• Direction: Reproduce the rows below exactly, everything from the first line down to the line that contains "scientific name: Pelecanus conspicillatus", including that line.

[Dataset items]
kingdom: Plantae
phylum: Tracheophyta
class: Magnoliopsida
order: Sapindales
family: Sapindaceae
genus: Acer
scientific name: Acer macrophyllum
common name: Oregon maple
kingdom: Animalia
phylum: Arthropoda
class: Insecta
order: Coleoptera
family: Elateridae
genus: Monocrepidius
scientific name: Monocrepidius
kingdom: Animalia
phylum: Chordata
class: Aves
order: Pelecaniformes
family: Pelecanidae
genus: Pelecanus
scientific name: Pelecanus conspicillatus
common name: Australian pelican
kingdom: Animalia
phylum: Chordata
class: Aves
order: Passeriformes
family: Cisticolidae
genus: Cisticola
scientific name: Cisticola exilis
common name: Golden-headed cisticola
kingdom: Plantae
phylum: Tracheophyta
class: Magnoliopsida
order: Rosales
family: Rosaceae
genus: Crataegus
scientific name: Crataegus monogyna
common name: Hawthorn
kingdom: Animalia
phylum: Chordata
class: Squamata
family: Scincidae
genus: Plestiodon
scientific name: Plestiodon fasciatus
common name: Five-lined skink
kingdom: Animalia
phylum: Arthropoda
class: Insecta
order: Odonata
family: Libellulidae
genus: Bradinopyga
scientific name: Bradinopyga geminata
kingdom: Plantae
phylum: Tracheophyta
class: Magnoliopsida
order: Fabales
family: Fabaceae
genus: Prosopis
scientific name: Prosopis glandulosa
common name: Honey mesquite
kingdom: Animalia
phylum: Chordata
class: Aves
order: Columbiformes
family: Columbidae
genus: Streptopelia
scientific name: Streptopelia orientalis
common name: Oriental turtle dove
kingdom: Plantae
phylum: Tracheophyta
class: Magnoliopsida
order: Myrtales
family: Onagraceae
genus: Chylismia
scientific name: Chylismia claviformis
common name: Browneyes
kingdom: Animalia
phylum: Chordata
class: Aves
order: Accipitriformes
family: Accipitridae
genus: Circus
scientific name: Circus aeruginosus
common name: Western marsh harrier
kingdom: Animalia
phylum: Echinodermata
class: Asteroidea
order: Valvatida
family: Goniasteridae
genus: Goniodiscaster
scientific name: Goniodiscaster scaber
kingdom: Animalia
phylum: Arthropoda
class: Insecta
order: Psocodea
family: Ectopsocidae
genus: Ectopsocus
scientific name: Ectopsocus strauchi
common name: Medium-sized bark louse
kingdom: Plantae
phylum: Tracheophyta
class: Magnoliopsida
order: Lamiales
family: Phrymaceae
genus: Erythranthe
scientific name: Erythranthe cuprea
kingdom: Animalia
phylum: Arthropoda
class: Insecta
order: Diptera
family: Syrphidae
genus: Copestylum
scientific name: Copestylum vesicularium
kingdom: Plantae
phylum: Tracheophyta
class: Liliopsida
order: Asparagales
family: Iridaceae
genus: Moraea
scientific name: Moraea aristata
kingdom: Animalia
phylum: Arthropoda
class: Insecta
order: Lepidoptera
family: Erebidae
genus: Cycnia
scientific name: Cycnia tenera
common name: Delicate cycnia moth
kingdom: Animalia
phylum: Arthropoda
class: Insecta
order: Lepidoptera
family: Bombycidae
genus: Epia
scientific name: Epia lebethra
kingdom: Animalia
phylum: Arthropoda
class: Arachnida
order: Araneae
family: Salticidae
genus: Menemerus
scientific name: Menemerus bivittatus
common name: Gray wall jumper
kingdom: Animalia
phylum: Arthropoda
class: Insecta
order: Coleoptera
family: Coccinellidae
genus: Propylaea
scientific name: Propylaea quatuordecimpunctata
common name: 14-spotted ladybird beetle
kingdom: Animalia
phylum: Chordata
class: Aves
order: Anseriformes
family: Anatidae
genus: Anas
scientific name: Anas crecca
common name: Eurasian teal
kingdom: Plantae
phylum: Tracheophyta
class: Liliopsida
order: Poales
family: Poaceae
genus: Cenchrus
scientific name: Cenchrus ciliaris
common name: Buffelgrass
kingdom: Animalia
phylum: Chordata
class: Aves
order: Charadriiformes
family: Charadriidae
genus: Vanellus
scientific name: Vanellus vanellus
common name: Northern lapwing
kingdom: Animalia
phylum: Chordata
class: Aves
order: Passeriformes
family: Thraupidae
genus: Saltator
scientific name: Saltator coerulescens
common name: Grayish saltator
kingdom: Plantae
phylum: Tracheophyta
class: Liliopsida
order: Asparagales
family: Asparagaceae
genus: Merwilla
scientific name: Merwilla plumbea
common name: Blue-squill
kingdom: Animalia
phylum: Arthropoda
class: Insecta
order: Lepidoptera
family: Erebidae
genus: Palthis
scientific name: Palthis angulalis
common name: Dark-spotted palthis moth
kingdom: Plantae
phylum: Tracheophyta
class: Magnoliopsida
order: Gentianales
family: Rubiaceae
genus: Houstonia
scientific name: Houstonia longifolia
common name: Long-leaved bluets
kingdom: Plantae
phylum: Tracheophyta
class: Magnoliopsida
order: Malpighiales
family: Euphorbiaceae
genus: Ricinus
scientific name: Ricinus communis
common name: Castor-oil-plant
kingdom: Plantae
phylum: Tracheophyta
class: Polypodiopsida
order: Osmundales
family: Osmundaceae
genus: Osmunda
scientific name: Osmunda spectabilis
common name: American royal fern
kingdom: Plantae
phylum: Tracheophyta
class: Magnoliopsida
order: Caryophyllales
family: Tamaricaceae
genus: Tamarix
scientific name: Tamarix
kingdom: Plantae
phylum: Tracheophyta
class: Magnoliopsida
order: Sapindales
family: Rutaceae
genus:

• Expected answer:
kingdom: Plantae
phylum: Tracheophyta
class: Magnoliopsida
order: Sapindales
family: Sapindaceae
genus: Acer
scientific name: Acer macrophyllum
common name: Oregon maple
kingdom: Animalia
phylum: Arthropoda
class: Insecta
order: Coleoptera
family: Elateridae
genus: Monocrepidius
scientific name: Monocrepidius
kingdom: Animalia
phylum: Chordata
class: Aves
order: Pelecaniformes
family: Pelecanidae
genus: Pelecanus
scientific name: Pelecanus conspicillatus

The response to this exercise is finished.